When you get into combat, you’re basically tasked with managing all of these party members, making sure you have enough supplies and ammunition while battling back all manner of monsters and humans. The AI can seem a little dumb at times, or maybe a little overbearing. Getting into a fight with a group in one small region might pull in others who you had no idea were even around. Or you can try and be strategic, though the enemy can bum-rush you and absolutely wreck you before you even properly set up. That last bit only speaks to the difficulty of the game.
Each fight, no matter its importance to the actual storyline in Wasteland 2, feels tough and involved. Some one-off battles can absolutely destroy you, so you won’t ever feel like you’re grinding away with a set of one hit kills just to move on. In fact, that sense of huge scope can be applied to all areas of the game. You’re Rangers in this title, so your job in the narrative is to protect the citizens of this post-apocalyptic world. In one of the first scenarios you encounter, you’re sent into an area and told to help someone with a mutant plant problem. This problem, which is basically a side quest, took me hours to complete.
That goes for the game at large, and only a few of the missions leaned toward the tedious side. The side quests weren’t simple “grab me 10 wolf teeth and come back.” They felt just as expansive as the main storyline, and they absolutely help develop the grand scale of the game's world
That scale, though, sits below a game that’s rather ugly. It works, don’t get me wrong. The graphical style is simple and muddy enough to work really well with the doom and gloom tone of the experience. Just don’t come into Wasteland 2 expecting your socks to be rocked off by visual splendor. The game never looks broken or bad by any stretch; it just looks dank, dirty, and dark. Which, hey, is probably the point. It goes to further reinforce the bleak setting of the experience and the overall impression of hopelessness.
The main gripe I have with Wasteland 2 is its overly complicated skill system. Like I said above, you specifically control four party members. Each party member levels up and gains Attribute points, for inteeligence, strength, luck, and a few more, and Skill points for everything like Assault Rifles, Alarm Disarming, Medic, Animal Whisperer, Hard Ass, Surgeon, Safecracking, Outdoorsmen, and Brute Force. They’re super specific things that, when enough points are awarded, will let you access specific conversation points or unique content in the game.
My issue here is that the complexity and convolution in the skill system is almost too old-school.
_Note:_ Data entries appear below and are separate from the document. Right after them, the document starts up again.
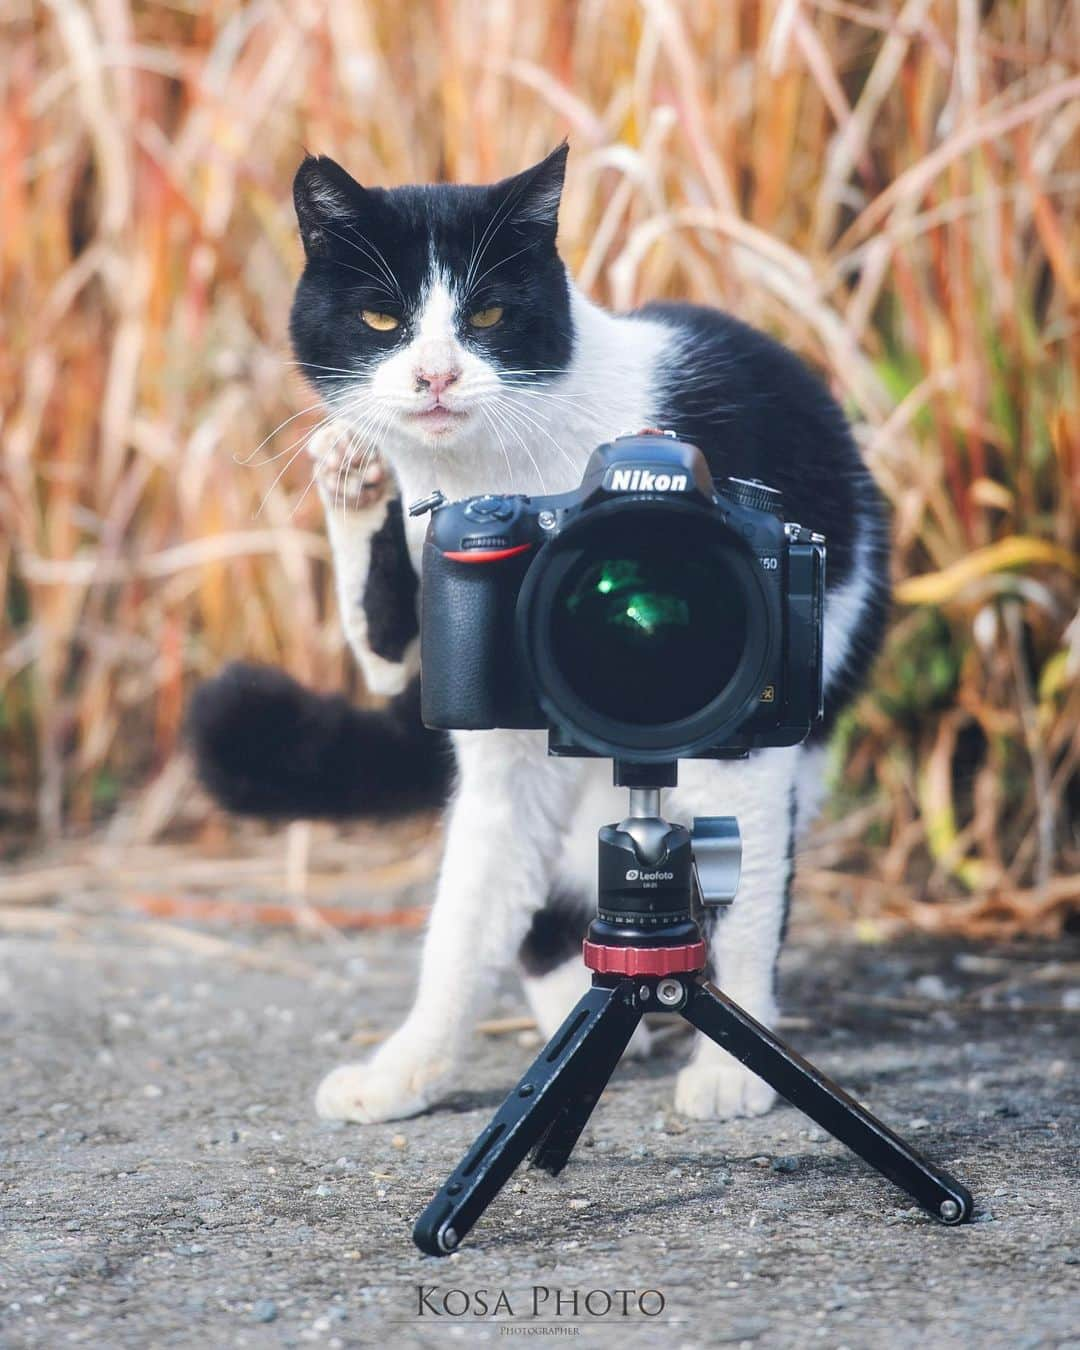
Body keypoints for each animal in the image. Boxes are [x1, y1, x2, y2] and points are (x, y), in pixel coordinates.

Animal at [190, 142, 891, 1123]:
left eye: (486, 313)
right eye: (382, 317)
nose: (436, 375)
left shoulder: (750, 716)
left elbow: (744, 889)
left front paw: (735, 1068)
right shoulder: (470, 679)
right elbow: (463, 913)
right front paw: (407, 1069)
I get that this game was built for fans of the original, so they should love getting into this in a huge way, but when I’m presented with points to distribute in a sheet of around 30 skills, I feel overwhelmed. Moreover, being able to smash in-world objects isn't controlled by the Strength attribute, which might be your first though, but instead depends on the Brute Force skill. It takes a bit to sort through the confusion, but I eventually figured that Attributes apply only to combat, recovery, and growth mechanics. Skills, on the other hand, provide advantages and can grant access to unique areas.
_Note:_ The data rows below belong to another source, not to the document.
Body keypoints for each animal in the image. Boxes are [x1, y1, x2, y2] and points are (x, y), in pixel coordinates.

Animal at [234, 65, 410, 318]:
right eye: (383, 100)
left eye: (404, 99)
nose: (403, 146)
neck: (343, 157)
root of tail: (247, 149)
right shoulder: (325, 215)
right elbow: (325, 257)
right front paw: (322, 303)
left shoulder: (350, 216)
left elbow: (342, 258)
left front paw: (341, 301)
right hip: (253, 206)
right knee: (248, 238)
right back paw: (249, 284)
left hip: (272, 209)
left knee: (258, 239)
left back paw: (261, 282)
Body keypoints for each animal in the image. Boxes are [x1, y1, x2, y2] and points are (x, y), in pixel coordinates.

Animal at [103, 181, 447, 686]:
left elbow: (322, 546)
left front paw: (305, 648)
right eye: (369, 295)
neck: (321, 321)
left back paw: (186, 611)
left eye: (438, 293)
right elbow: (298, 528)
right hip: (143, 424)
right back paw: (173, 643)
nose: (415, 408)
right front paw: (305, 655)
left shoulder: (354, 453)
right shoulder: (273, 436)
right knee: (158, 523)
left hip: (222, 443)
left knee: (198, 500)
Once I got a hold of it, I wound up restarting my game. I built a party with four very specific characters, with one being a sniper with skills bound in Animal Whispering, Sniper Rifles, Perception, and Outdoorsman. Building my party with four characters hand-crafted in this way removed the impression that I was wasting points. This reset, whether it was the right or wrong way to go, made the experience much more enjoyable for me.
Wasteland 2 won’t be for everyone. It’s a challenging game that only rewards those willing to sink real time into it. If you like your tactical battles with simple presentation and old-school RPG design, you won’t like this game. It’s deep, and it feels that way right off the bat. But if you liked the original title or fancy long sessions in games like Fallout 2, you will absolutely find plenty to love here. I know I said I didn’t have fun with the game, but that’s because it was almost too much for me to bear during a holiday season. But for the gamer who wants to settle in for a really long ride with a well-written, lovingly crafted, difficult game set in a solid post-apocalyptic world, Wasteland 2 is great.